What is needed
Line by line, please look for the word "Informationen" in the following records, then copy each line you find it in.
☆ ☆ ☆
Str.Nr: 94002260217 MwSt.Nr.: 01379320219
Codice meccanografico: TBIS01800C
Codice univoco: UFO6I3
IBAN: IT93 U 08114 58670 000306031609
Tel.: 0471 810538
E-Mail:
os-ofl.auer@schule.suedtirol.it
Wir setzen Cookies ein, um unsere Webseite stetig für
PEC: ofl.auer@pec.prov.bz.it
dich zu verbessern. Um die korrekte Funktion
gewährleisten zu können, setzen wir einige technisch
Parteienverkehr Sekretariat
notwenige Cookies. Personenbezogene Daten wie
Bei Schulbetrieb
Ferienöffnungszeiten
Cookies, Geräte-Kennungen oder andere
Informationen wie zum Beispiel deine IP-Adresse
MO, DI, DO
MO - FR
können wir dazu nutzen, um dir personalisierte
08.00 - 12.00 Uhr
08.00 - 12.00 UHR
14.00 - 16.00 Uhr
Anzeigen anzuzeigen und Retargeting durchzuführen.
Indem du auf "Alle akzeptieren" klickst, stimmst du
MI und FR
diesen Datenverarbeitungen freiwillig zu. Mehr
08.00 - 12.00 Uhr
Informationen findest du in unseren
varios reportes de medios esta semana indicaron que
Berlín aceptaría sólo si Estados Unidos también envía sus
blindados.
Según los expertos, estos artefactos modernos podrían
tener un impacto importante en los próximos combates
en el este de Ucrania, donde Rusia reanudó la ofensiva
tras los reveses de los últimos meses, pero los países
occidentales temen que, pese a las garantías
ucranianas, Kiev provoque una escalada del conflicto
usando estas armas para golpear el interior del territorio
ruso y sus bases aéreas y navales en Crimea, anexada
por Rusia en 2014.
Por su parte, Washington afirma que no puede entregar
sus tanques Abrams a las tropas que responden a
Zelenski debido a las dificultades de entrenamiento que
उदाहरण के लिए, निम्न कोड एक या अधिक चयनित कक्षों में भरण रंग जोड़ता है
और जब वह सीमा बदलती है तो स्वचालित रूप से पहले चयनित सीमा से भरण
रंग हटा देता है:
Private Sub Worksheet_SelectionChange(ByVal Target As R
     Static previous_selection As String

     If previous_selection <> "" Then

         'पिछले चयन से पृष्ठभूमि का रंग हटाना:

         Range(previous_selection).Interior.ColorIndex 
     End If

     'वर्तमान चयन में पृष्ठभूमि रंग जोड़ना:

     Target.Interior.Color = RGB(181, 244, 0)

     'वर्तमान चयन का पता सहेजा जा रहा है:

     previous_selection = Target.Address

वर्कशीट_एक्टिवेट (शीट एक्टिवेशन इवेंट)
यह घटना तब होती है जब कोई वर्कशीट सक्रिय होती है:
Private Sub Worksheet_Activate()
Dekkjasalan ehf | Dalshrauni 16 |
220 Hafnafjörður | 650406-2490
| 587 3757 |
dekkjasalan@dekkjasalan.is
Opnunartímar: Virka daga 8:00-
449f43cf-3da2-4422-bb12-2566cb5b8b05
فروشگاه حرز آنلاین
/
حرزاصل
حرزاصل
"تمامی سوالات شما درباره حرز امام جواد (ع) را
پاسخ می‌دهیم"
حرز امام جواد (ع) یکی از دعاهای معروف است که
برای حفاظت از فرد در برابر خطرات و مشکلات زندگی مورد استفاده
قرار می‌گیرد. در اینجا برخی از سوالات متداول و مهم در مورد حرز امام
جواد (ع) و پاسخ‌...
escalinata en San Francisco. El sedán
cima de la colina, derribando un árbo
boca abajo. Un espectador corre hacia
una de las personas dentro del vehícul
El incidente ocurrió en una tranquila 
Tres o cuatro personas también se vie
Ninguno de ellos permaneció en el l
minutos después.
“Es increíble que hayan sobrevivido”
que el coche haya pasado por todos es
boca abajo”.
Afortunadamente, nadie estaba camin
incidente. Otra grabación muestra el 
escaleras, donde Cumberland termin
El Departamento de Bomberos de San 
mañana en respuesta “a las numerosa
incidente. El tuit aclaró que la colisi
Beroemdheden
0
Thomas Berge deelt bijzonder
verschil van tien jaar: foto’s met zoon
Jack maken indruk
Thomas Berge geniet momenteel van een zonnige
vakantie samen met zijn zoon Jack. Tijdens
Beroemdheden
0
☆ ☆ ☆
Answer space
Informationen wie zum Beispiel deine IP-Adresse
Informationen findest du in unseren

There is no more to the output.